| RECORDS TO USE |
——

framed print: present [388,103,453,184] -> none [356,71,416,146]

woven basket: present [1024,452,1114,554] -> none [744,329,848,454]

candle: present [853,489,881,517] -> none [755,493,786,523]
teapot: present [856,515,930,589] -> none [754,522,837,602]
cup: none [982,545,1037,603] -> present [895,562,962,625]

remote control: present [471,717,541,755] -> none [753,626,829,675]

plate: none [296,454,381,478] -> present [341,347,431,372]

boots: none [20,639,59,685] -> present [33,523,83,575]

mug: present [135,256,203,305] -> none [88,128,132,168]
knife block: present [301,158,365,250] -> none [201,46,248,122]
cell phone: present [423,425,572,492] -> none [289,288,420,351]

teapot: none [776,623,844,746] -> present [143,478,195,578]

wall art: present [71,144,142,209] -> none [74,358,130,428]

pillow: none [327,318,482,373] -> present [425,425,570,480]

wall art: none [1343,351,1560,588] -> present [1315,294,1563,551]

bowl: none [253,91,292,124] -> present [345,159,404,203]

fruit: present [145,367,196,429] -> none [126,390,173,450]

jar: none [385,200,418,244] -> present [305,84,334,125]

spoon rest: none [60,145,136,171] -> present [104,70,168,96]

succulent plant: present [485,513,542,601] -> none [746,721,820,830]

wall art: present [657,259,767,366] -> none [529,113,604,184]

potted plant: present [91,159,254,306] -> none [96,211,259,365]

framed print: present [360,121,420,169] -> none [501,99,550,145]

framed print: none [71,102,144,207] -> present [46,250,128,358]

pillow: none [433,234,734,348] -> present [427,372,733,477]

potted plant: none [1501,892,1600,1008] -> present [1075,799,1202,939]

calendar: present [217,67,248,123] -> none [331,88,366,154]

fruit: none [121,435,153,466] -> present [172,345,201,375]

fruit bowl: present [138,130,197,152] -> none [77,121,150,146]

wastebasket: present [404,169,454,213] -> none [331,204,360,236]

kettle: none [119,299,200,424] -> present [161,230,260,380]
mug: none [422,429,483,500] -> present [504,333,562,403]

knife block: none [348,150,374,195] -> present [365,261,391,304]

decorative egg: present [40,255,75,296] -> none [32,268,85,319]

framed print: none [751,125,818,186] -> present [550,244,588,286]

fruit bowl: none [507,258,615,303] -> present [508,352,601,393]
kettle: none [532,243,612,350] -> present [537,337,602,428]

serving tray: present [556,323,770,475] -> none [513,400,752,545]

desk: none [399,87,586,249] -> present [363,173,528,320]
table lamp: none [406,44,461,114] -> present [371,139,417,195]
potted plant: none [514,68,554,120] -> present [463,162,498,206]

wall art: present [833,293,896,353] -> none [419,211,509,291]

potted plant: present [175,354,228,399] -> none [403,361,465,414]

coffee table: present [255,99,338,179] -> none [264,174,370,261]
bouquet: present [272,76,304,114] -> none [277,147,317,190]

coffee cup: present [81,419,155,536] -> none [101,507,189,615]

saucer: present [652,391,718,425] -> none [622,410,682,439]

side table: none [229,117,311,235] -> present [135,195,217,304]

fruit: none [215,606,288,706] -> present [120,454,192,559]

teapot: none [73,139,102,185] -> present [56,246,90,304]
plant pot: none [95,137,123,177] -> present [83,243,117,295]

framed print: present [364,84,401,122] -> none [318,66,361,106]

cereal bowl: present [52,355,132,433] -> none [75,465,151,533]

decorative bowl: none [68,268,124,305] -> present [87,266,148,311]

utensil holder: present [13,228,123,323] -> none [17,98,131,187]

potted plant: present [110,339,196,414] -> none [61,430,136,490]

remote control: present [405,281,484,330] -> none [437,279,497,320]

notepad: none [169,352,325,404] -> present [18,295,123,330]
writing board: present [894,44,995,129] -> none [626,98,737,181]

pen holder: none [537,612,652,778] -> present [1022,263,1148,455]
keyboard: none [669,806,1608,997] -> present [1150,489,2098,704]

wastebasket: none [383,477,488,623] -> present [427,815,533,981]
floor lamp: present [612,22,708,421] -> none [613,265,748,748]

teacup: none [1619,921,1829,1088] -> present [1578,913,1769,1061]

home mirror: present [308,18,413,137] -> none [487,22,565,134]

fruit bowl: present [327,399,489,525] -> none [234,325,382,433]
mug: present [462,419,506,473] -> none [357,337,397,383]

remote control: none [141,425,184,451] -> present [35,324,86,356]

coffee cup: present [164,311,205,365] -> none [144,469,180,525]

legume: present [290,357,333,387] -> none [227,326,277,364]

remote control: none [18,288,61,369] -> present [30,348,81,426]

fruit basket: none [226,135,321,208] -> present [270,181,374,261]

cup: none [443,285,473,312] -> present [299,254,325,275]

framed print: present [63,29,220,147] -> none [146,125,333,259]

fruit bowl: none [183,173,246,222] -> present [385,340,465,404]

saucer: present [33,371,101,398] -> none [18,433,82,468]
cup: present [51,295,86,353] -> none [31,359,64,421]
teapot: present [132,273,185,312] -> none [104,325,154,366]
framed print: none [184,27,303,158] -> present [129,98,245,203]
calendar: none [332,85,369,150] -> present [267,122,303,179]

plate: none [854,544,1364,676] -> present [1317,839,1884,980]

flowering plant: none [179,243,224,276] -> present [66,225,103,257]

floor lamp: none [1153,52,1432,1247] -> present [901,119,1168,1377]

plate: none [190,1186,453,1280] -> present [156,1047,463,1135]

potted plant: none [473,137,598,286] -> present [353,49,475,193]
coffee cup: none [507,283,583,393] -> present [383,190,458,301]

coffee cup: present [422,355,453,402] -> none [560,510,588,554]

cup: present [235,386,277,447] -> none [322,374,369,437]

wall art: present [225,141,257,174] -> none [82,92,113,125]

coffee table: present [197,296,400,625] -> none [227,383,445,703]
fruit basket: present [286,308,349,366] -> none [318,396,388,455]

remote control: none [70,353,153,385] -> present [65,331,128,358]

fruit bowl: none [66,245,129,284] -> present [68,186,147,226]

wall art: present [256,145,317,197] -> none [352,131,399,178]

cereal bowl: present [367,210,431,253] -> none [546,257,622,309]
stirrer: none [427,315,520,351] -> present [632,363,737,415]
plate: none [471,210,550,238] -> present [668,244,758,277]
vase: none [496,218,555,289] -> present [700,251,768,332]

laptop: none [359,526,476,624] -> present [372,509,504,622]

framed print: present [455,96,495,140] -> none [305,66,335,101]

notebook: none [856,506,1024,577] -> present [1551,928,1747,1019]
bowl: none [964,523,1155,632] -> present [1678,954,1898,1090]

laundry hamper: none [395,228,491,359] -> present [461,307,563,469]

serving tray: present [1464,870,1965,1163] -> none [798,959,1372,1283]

——

| WORK TASK |
Filter the listing above by the word "table"; copy each line that passes.

| YOUR RESPONSE |
table lamp: none [406,44,461,114] -> present [371,139,417,195]
coffee table: present [255,99,338,179] -> none [264,174,370,261]
side table: none [229,117,311,235] -> present [135,195,217,304]
coffee table: present [197,296,400,625] -> none [227,383,445,703]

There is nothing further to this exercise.